→ **Instructions to follow**
From the discussion of document editors, list every Unix program named, each with the job it's used for.

→ **Quoted text**

It's then possible to learn how to do things "manually" as needed or desired.

-- David Magda (email)


I have read Prof. Tufte propose several times that the ideal would be to have a document editor, instead of simple text editors. I imagine a document editor being a software that lets one typeset text, include tables with the possibility of doing calculations directly on them, include and edit images; basically integrate the functions of your regular MS Office package into a single program.

Is something like that being tried anywhere? Do you think it will be feasible, or even desirable, in the future?

I think it would be great to type a document and be able to do calculations directly on it (I've heard people use Excel that way, but it seems a less than optimal solution), but I imagine that the computer requirements to do something like that must be quite high.

I would love to hear your opinion.

-- Javier (email)


Something like the document editor does already exist in the form of Emacs with Auctex plus Sweave. There are various options, but essentially you typeset an article or book with a simple set of commands and, in newer TeX distributions, you have instant preview. With R/Sweave and xtable, you can do complex statistical calculations and insert them directly in tables in your document. It is iterative in that it has the compose, compile, preview cycle and as such the biggest 'drawback' is that it is not WYSIWYG, however I am not sure if that WYSIWYG is the best interface in this case. That is not to say visual design is not critical, simply that direct visual manipulation, which is often what people mean by WYSIWYG is not the only way to do visual design - e.g. typographic design prior to the computer was often iterative in the same way that TeX proceeds; change the leading/command, preview the page, change it again, preview the page etc.

In addition, it may be difficult for the WYSIWYG application to know if you want to do a calculation or to simply represent the equation you are entering. That implies a mode change ( text to calculate) or extra command. So we have the need to change modes implicit in the design from representation to action, this is in part the reason for different applications - one calculates, another produces text etc. How you change this 'operational' context depends on many factors -interface design, CPU power, historical trends in OS/Application design.

In Unix the functions were all present and we could pipe calculations together (using Awk), draw graphs (using grap) and typeset a document (using troff). The fundamental idea was data being operated on by the operating system to produce whatever was needed. The applications were designed to interact and the whole was greater than the sum of it's parts - but it could hardly be said to be user friendly. With Dos, windows and Macintosh, the limited memory and CPU speed meant that switching operational contexts (calculate, page layout etc) required shifting code in and out of memory. The easiest way to do that was to encapsulate code into applications. Early on the models for applications were similar to one tenet of Unix - do one thing well, but lost the other tenet of being able to talk to one another. That was easy to understand since, in a sense, the applications were never in the same room at the same time to talk to one another. The lack of multi-tasking meant that communication was via disk files. The biggest break with these application based software models was the NeXT OS that tried to replicate the UNIX command line environment in the NeXT GUI. It did this by making sure that applications offered 'services', an attempt to replicate the convenience of unix pipes in a GUI. It's unfortunate that services have become a little used aspect of OSX but it may offer the best path to the WYSIWYG Tufte Document editor by way of offering services that will interpret or alter the text or image under the cursor in an RTF editor, or InDesign, or better yet a WYSIWYG TeX editor ( the tex language has a much richer command set for producing beautiful books than rtf or InDesign). This is still in the future, but Emacs+AucTeX+Sweave/R is here now and so the Tufte editor is already here if you don't need direct visual manipulation of objects in your document.

[Dataset entries]
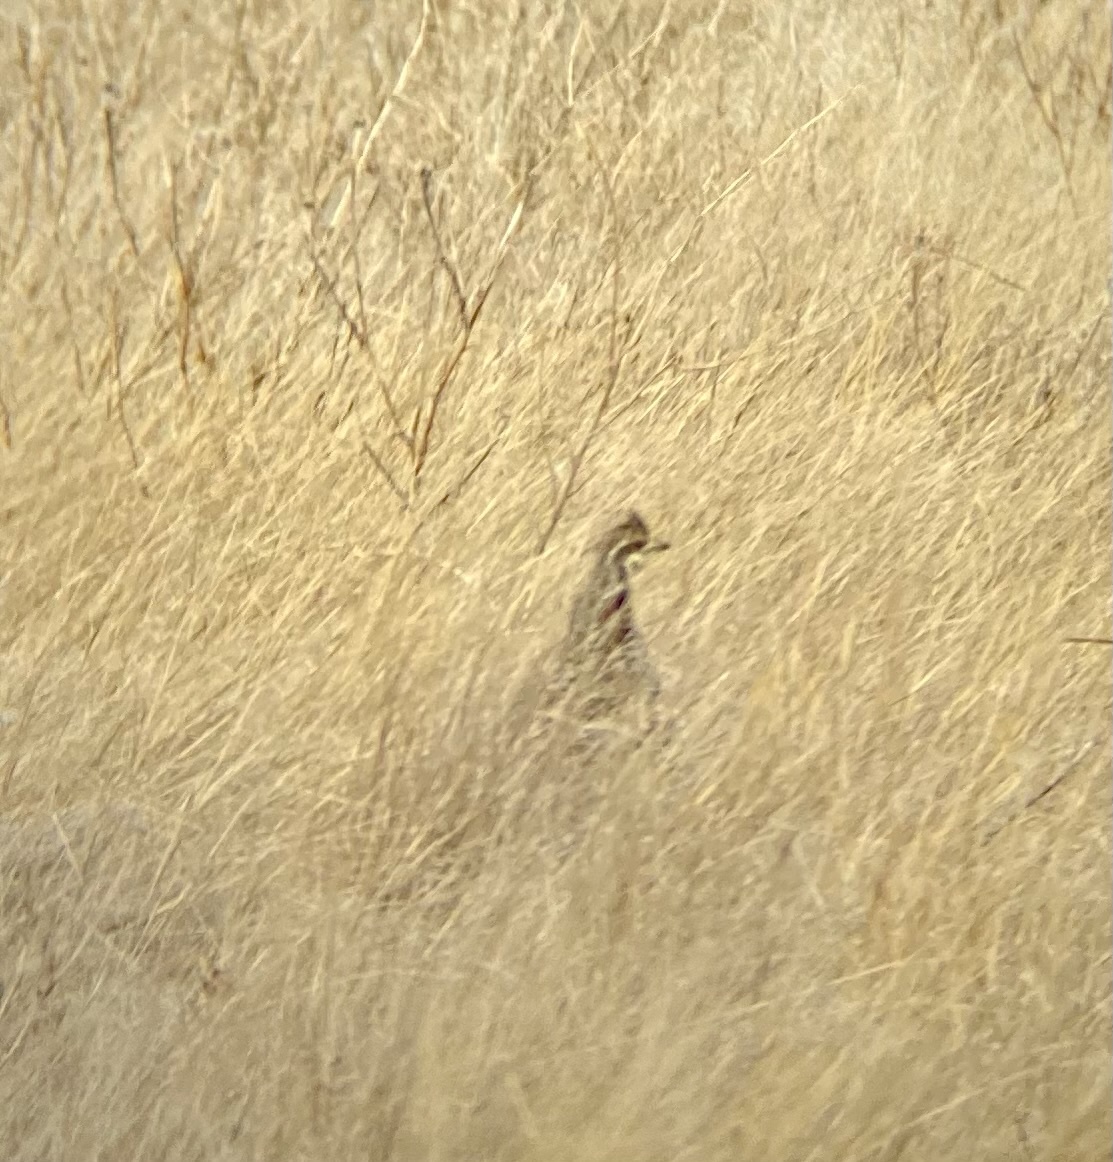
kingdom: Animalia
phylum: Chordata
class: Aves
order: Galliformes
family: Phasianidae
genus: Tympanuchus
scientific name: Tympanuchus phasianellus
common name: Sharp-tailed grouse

→ **Exercise answer**
- Awk: piping calculations together
- grap: drawing graphs
- troff: typesetting a document